Physical: pressure · cold · heat · vibration · water · sweating · sunlight.

Other: stress · NSAIDs · hormone therapy · menstruation · exercise · EtOH.

Red Flags · Urticarial Vasculitis

Lesions lasting >24h · non-blanching · painful · scarring · systemic symptoms · purpura / ecchymoses.

Workup › ESR/CRP · skin biopsy.

Chronic Spontaneous Urticaria

Most days of the week, >6 weeks, no clear trigger, ± angioedema. Often associated with autoimmune disease.

Workup: ESR/CRP · TSH / TPO antibody · tryptase · total IgE · biopsy.

Ladder: antihistamine › antihistamine OD › omalizumab (anti-IgE)cyclosporin.

Type III hypersensitivity
Serum Sickness

Fever · lymphadenopathy · arthralgias following antigen / drug exposure.

Workup › CRP/ESR · C3/C4.

Eosinophilia + periorbital edema
Parasitic Infection

Strongyloidiasis · filariasis · trichinosis.

Mast cell disease
Elevated Tryptase

Tryptase >8 › hereditary or clonal mast cell diseases.

A wheal that scars, hurts, or outlasts the day is not urticaria — it is vasculitis dressed as urticaria.

02

Angioedema

Clinical

Sudden, temporary edema of lips · face · hands · feet · penis · scrotum · ± abdominal pain.

The first decision is mechanism — mast cell or bradykinin — because the two demand different drugs.

Mast Cell vs Bradykinin

FeatureMast cell-mediatedBradykinin-mediated
Urticaria Present Absent
Other features Bronchospasm · hypotension Isolated edema · GI cramping
Triggers Allergic reaction · NSAIDs · radiocontrast · opioids HAE (FH) · acquired C1 inh deficiency (lymphoma, MGUS, SLE) · ACEi
Workup Clinical C1 esterase inhibitor · C4
Rx epinephrine C1 inhibitor concentrate
α-Gal Syndrome

Delayed anaphylaxis (2–6h after exposure) to mammalian meat. Mediated by IgE against galactose-α-1,3-galactose, often triggered after a tick bite.

Urticaria is the line that divides the two angioedemas. Epinephrine for one, C1 inhibitor for the other — antihistamines for neither alone.

03

Serum Sickness

Mechanism & Timing

Type III hypersensitivity — immune complex deposition.
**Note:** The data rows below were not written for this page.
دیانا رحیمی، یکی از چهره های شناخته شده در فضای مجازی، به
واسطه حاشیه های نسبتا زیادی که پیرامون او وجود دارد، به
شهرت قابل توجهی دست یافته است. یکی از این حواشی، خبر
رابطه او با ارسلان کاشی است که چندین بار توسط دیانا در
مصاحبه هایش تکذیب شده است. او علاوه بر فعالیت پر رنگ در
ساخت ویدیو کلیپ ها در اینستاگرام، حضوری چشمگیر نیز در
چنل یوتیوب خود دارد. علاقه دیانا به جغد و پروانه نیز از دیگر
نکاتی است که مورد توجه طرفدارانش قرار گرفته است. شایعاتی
Onset: ≤1–2 weeks after exposure.

Clinical & Workup

Features: fever · pruritic rash · polyarthritis · polyarthralgia.

Triggers: rituximab · infliximab · vaccines · venoms · antivenoms.

Labs: ↑ESR/CRP · leukopenia / leukocytosis · AKI · proteinuria.
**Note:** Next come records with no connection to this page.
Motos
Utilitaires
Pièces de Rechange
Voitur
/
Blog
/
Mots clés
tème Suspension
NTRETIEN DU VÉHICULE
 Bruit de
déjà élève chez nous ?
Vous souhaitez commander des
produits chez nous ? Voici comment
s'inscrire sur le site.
Serum Sickness–Like Reactions

Triggered by antibiotics · viral infections · vaccines. No immune complexes. No renal involvement. Otherwise similar phenotype.

Management

Avoid the offending agent.

Fever, rash, joints, and a recent biologic — think type III before you think infection.

04

Primary Immunodeficiency Syndromes

Pattern Recognition

Recurrent sinopulmonary infections, atypical organisms, or unusual sites point to a specific arm of the immune system. The infection pattern is the diagnostic clue.

Infection Signatures

DefectCharacteristic Infections
IgA deficiency S pneumoniae · H influenzae · Giardia
CVID Encapsulated bacteria · Mycoplasma · viruses · Giardia · norovirus · Campylobacter · Ureaplasma
Complement C2–C4 Encapsulated bacteria (CVID-like)
Complement C5–C9 Neisseria gonorrhoeae · N meningitidis
CGD (phagocyte oxidative burst) Aspergillus · S aureus · Burkholderia cepacia · Nocardia
Most common PID
IgA Deficiency

Recurrent sinopulmonary infections (S pneumoniae, H influenzae) · giardiasis.
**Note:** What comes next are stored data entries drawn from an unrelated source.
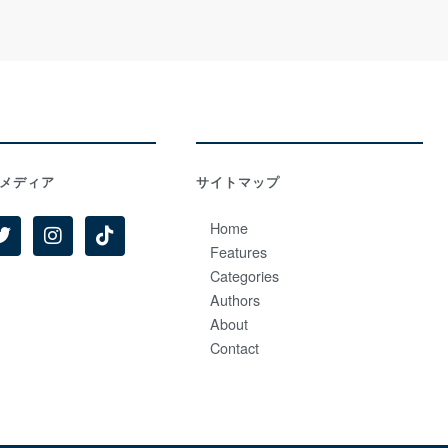
メディア
サイトマップ
Home
Features
Categories
Authors
About
Contact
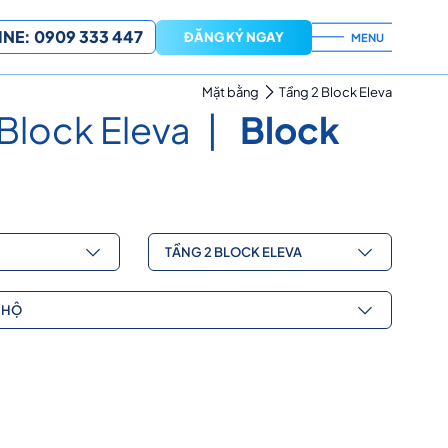
NE: 0909 333 447
ĐĂNG KÝ NGAY
MENU
Mặt bằng
Tầng 2 Block Eleva
Block Eleva
Block
TẦNG 2 BLOCK ELEVA
 HỘ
Rx: S pneumoniae vaccination.

↑ risk: autoimmune disorders (celiac, RA, SLE) · transfusion reactions.

Adult-onset humoral
CVID

Hypogammaglobulinemia · recurrent respiratory infections (S pneumoniae, H influenzae, M pneumoniae, viruses) · infectious diarrhea (Giardia, norovirus, Campylobacter) · urethritis (Mycoplasma, Ureaplasma) · recurrent abscesses.

Dx: low IgG + low IgA/IgM + poor vaccine response (tetanus, pneumococcal).

Rx: IVIG · inactivated vaccines. Avoid live vaccines.

↑ risk: autoimmune disease · IBD · granulomatous disease · bronchiectasis · malignancy.

Complement
Complement Deficiency

Screen: low CH50 (total hemolytic complement).

C2–C4: CVID-like picture · ↑ SLE risk › IVIG.

C5–C9: recurrent Neisseria (N gonorrhoeae, N meningitidis) › meningococcal vaccination.

Phagocyte defect
Chronic Granulomatous Disease

Recurrent cellulitis · skin abscesses · pneumonia · suppurative lymphadenitis.

Classic organisms: Aspergillus · S aureus · Burkholderia cepacia · Nocardia.

Neisseria twice is a complement workup. Catalase-positive abscesses are a phagocyte workup. The bug tells you which arm to test.